Limitações da ferramenta estão relacionadas à maior apropriação da ferramenta pelos profissionais, disponibilização e regularidade oportuna dos registros do PEP e qualidade dos dados. A limitação inicial quanto ao uso da ferramenta residiu na curva de aprendizado dos profissionais, que foi mitigada por meio do suporte e capacitação. Compreender a metodologia da análise, bem como os indicadores exibidos foram primordiais para a apropriação da ferramenta ao longo de sua utilização, assim como a necessidade de um treinamento contínuo. Outra limitação é a disponibilização e regularidade oportuna dos registros do PEP, tendo em vista o grande volume de dados e sua fragmentação. É primordial que os dados obtidos sejam confiáveis para maior precisão da análise. A integração da ferramenta com o PEP apresentou grandes desafios, por isso a necessidade constante de atualização da API.
Conclusão
No contexto da transformação digital na saúde pública, o Monitor GeoVacina Rio mostra-se um grande aliado para o resgate das coberturas vacinais e para a melhoria da qualificação dos dados registrados. O monitor evidencia territórios e crianças sob maior risco e propicia o direcionamento oportuno das ações com base em inteligência epidemiológica, favorecendo a ampliação do acesso às vacinas, seja por vacinação nos domicílios pela ESF, pontos de vacinação extramuros ou nas unidades após comunicação com responsáveis. A análise descrita foi restrita a um único imunizante e a uma faixa etária reduzida, mas a ferramenta vem sendo ajustada para incluir outras vacinas. Ao considerar um volume maior de registros e processamento, algoritmos mais complexos estão em desenvolvimento no CIE. Esta medida é fundamental para identificar grupos vulneráveis e acompanhar a tendência das coberturas para diferentes imunobiológicos, fornecendo uma visão mais abrangente e qualificada em relação à situação vacinal da população. Além disso, para além da vacinação mostra-se também uma ferramenta aliada à coordenação do cuidado da primeira infância.

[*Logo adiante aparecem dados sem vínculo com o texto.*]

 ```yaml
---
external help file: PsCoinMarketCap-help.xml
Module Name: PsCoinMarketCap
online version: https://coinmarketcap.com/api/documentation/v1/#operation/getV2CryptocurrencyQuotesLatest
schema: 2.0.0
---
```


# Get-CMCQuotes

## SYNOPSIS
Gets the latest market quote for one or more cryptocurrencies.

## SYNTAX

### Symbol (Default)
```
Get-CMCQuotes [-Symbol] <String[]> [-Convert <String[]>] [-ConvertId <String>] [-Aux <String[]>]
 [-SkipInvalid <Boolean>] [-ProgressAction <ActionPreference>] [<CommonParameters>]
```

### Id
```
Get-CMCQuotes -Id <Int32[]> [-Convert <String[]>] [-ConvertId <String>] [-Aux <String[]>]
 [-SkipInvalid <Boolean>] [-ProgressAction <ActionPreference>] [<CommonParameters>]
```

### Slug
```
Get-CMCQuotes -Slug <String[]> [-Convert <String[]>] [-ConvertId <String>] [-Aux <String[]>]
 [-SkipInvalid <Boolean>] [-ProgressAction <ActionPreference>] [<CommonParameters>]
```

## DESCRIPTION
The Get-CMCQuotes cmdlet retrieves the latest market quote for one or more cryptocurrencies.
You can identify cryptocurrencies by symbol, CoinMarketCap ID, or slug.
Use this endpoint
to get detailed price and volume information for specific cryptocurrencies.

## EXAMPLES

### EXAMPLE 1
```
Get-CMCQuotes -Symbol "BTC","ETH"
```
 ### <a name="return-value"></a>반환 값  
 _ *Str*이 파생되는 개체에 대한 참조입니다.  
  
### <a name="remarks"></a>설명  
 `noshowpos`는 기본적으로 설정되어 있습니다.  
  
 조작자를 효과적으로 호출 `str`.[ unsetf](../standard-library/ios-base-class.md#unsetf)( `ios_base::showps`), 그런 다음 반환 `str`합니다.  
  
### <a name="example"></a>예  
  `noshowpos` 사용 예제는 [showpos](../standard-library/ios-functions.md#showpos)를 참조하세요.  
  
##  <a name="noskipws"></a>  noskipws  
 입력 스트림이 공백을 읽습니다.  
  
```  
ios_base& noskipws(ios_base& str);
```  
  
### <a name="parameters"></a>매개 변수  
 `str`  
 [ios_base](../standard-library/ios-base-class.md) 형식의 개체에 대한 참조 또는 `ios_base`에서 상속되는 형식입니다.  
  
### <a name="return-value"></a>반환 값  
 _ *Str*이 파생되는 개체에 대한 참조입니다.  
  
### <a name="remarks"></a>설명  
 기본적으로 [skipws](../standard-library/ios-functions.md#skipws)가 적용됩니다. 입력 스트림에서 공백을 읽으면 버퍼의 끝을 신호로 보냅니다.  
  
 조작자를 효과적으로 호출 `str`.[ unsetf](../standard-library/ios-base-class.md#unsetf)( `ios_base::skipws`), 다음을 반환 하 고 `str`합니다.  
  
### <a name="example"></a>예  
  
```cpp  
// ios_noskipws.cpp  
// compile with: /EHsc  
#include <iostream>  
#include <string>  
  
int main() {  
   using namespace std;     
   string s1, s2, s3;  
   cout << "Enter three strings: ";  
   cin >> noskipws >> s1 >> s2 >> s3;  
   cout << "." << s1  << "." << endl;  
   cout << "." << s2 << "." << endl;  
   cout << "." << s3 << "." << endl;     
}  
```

Este tipo de estratégia, que alinha a inteligência epidemiológica à territorialidade das ações de imunização, pode ser aplicada em outros municípios, mesmo com poucos recursos tecnológicos. Cabe à cada UAP conhecer as suas crianças e organizar de modo que as equipes façam a busca pelas suas listas, gerando a ampliação das coberturas vacinais. Um modelo como o Monitor GeoVacina Rio, com o aplicativo de base geográfica, vai necessitar de mais recursos, que muitas vezes estão disponíveis nas Secretarias de Saúde, mas não são de conhecimento de todos na gestão, ou mesmo, podem ser adquiridos e utilizados por recursos humanos capacitados para o desenvolvimento da ferramenta.